Prior to 445 BC, intermarriage (connubium) between patricians and plebeians was forbidden. After that the children of such marriages took the social rank of the father, be it patrician or plebeian, regardless of the mother's status. After both families had agreed to a marriage, and the consent of the parents or persons in authority was given, the marriage contract was drawn up and signed by both parties. Once settled, the wedding day was then arranged with important care to note that is could not fall upon the Kalends, Nones, or Ides of any month, or on any day in May or February.
The bride was dressed in a long white robe, with a bridal veil, and shoes of a bright yellow color. She was escorted in the evening to her future husband's home by three boys, one of whom carried a torch, the other two supporting her by the arm. They were accompanied by friends of both parties. The groom received the bride at the door, which she entered with distaff and spindle in hand. The keys of the house were then delivered to her. The day ended with a feast given by the husband, after which the bride was conducted to the bridal couch, in the atrium, which was adorned with flowers. On the following day another feast was given by the husband, and the wife performed certain religious rites.

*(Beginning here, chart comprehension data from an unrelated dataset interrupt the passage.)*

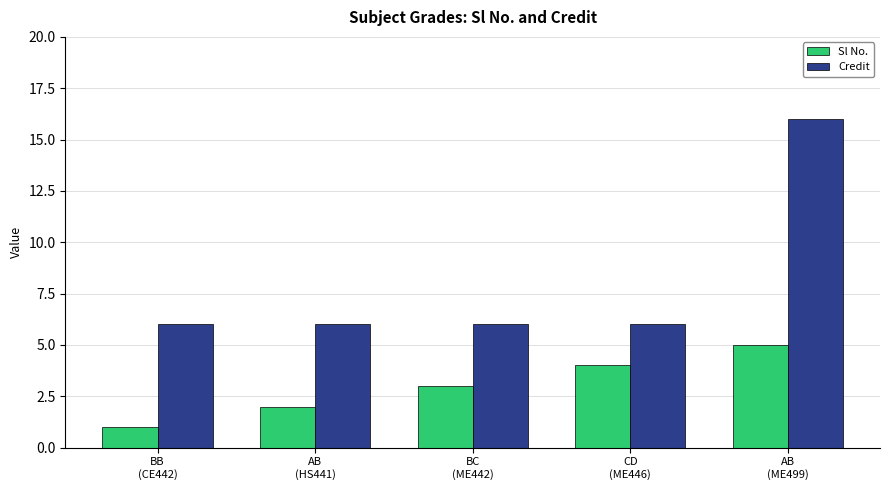

How many bars are there in each group?

2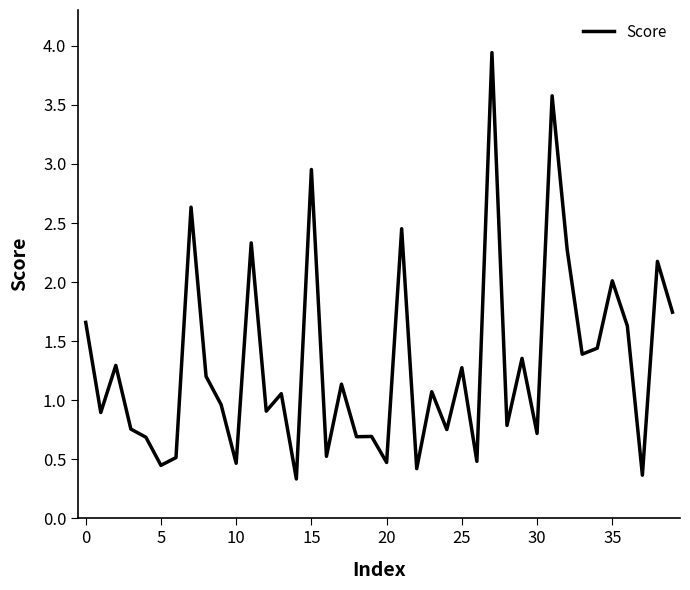

What is the difference between the maximum and minimum values?

3.6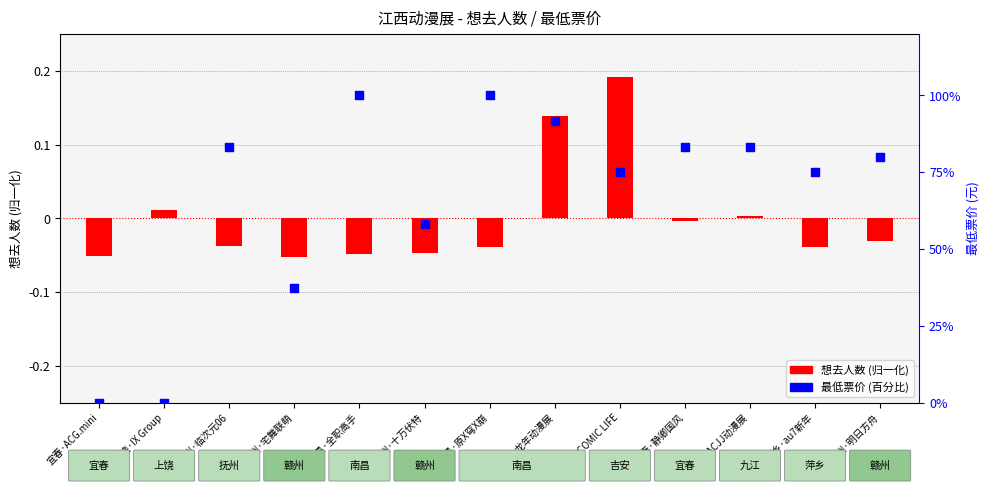

Which series has the widest spread of Y values?

最低票价 (百分比)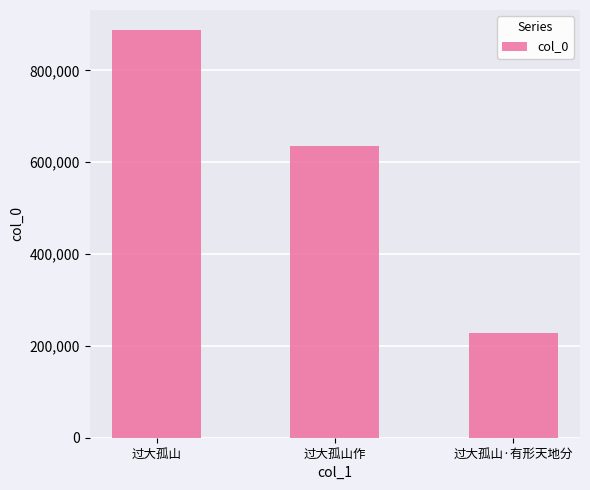

Count the values in the range 227309 to 887223.

3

The position of the Roman woman after marriage was very different from that of the Greeks. She presided over the whole household, educated her children, watched over and preserved the honor of the house, and shared the honors and respect shown to her husband. While few women were able to hold positions of power within the political or social system, many did run the household and private lives of their husbands with complete authority.
Did you know...?
Not only were there laws for marriages between citizen classes, but for others within Roman influence as well. There was also a marital arrangement for slaves (contuberium) and between freedmen and slaves (concubinatus).